> TEXT BLOCK:
++++++++++

For an assignment, I need to parse through a 2 million line XML file, and input the data into a MySQL database. Since we are using a python environment with sqlite for the class, I am attempting to use python to parse the file. Keep in mind I am just learning python so everything is new!
I have had a few attempts, but keep failing and getting frustrated. For efficiency, I am testing my code out on just a small amount of the full XML, here:
<pub>
<ID>7</ID>
<title>On the Correlation of Image Size to System Accuracy in Automatic Fingerprint Identification Systems</title>
<year>2003</year>
<booktitle>AVBPA</booktitle>
<pages>895-902</pages>
<authors>
<author>J. K. Schneider</author>
<author>C. E. Richardson</author>
<author>F. W. Kiefer</author>
<author>Venu Govindaraju</author>
</authors>
</pub>
First attempt
Here I successfully pulled out all data from each tag, except when there are multiple authors under the <authors> tag. I am trying to loop through each node in the authors tag, count, then create a temporary array for those authors, then throw them into my database next with SQL. I am getting "15" for the number of authors, but clearly there are only 4! How do I solve this?
from xml.dom import minidom
xmldoc= minidom.parse("test.xml")
pub = xmldoc.getElementsByTagName("pub")[0]
ID = pub.getElementsByTagName("ID")[0].firstChild.data
title = pub.getElementsByTagName("title")[0].firstChild.data
year = pub.getElementsByTagName("year")[0].firstChild.data
booktitle = pub.getElementsByTagName("booktitle")[0].firstChild.data
pages = pub.getElementsByTagName("pages")[0].firstChild.data
authors = pub.getElementsByTagName("authors")[0]
author = authors.getElementsByTagName("author")[0].firstChild.data
num_authors = len(author)
print("Number of authors: ", num_authors )
print(ID)
print(title)
print(year)
print(booktitle)
print(pages)
print(author)

++++++++++

> SHORT EXERCISE 1: According to the XML parsing post, how many lines long is the full XML file?
> SHORT EXERCISE 2: List every author named inside the authors tag of the sample in the XML parsing post.
The listing is not needed for any of this work.

> GIVEN MATERIAL:

++++++++++

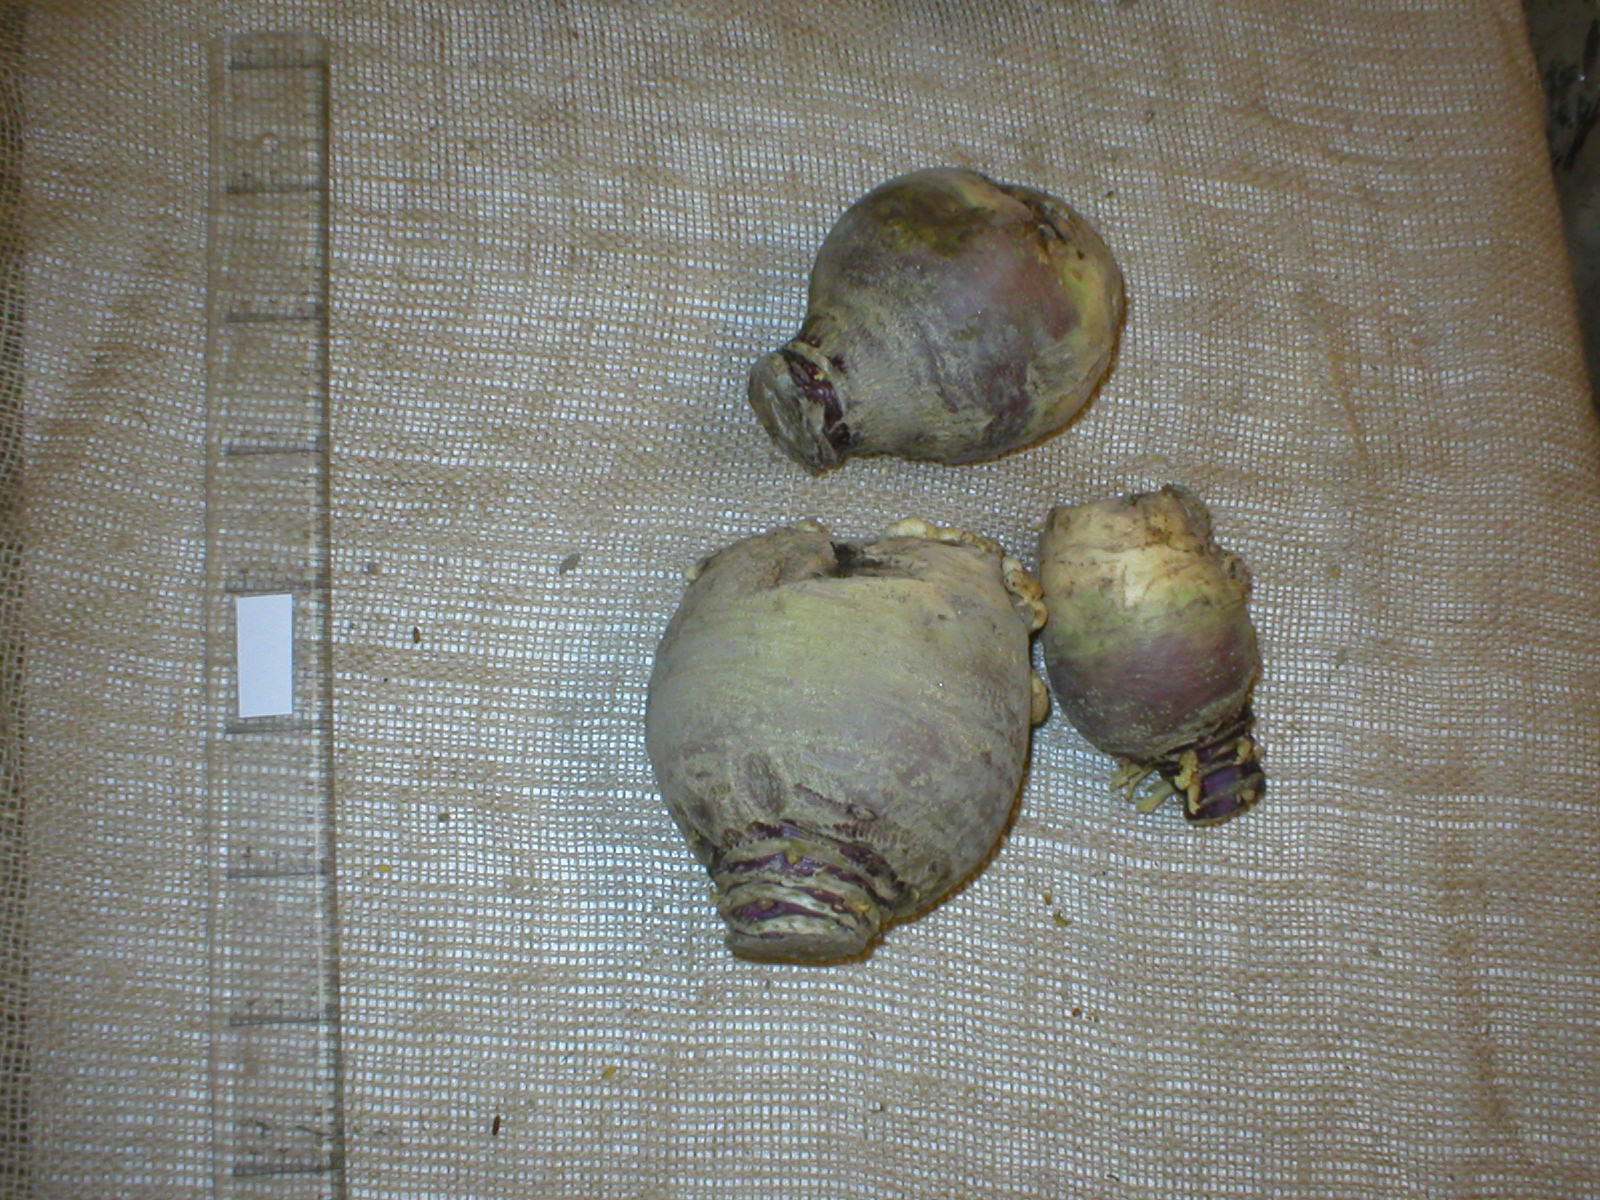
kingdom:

++++++++++

> WRITTEN REPLY 1: 2 million lines

> WRITTEN REPLY 2: J. K. Schneider, C. E. Richardson, F. W. Kiefer, Venu Govindaraju